=== QUESTIONS ON THE MATERIAL ===
[1] In the article about the Sha'Carri Richardson film, list every number written in digits.
[2] Translate this sentence from the article about the Sha'Carri Richardson film into Spanish: "Now his film, Sub Eleven Seconds, is set to premiere at the 2022 Sundance Film Festival later this week."
[3] According to the article about the Sha'Carri Richardson film, what film studio did Virgil Abloh found?

=== EXCERPT TO READ ===
+++

Trailer for new Sha’Carri Richardson film by Virgil Abloh examines runner’s ‘blessing and curse’

Sha'Carri Richardson looks on

The trailer for a new film by Virgil Abloh about the firey-haired star sprinter Sha’Carri Richardson has dropped.

Before Abloh, the barrier-breaking Black designer who redefined luxury fashion, passed, he founded the film studio ARCHITECTURE FILMS.

Now his film, Sub Eleven Seconds, is set to premiere at the 2022 Sundance  Film Festival later this week.

The documentary will examine Richardson’s sensational ascent to becoming America’s fastest woman and a gold-medal favourite – running 100 metres in just 10.86 seconds during the US track and field Olympic trials last year.

But the 21-year-old was disqualified from the games after testing positive for marijuana – it was to cope with the death of her mother, she said – touching off national conversations about the role of the widely legalised drug in sports.

+++

=== RECORDED INFORMATION ===
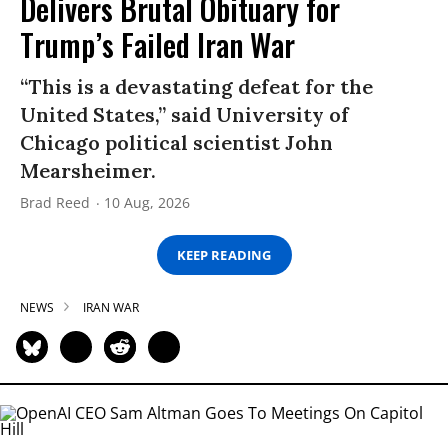
Delivers Brutal Obituary for
Trump’s Failed Iran War
“This is a devastating defeat for the
United States,” said University of
Chicago political scientist John
Mearsheimer.
Brad Reed
10 Aug, 2026
KEEP READING
NEWS
IRAN WAR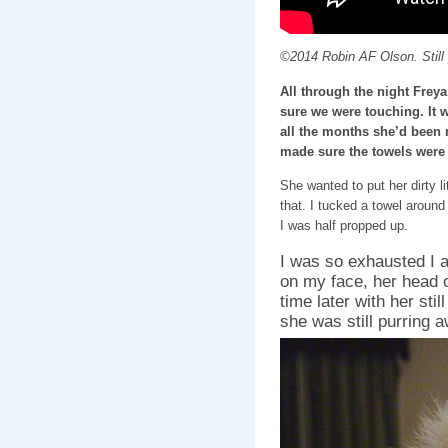
©2014 Robin AF Olson. Still p
All through the night Frey
sure we were touching. It w
all the months she’d been 
made sure the towels were 
She wanted to put her dirty li
that. I tucked a towel aroun
I was half propped up.
I was so exhausted I ac
on my face, her head
time later with her sti
she was still purring 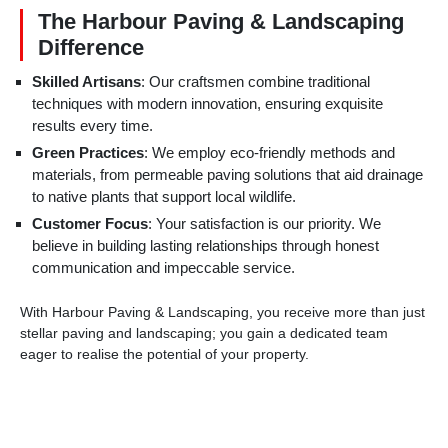
The Harbour Paving & Landscaping
Difference
Skilled Artisans
: Our craftsmen combine traditional
techniques with modern innovation, ensuring exquisite
results every time.
Green Practices
: We employ eco-friendly methods and
materials, from permeable paving solutions that aid drainage
to native plants that support local wildlife.
Customer Focus
: Your satisfaction is our priority. We
believe in building lasting relationships through honest
communication and impeccable service.
With Harbour Paving & Landscaping, you receive more than just
stellar paving and landscaping; you gain a dedicated team
eager to realise the potential of your property.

+++

=== COMPLETED EXERCISE ===
[1] 2022, 100, 10.86, 21

[2] Ahora su película, Sub Eleven Seconds, se estrenará en el Festival de Cine de Sundance 2022 a finales de esta semana.

[3] ARCHITECTURE FILMS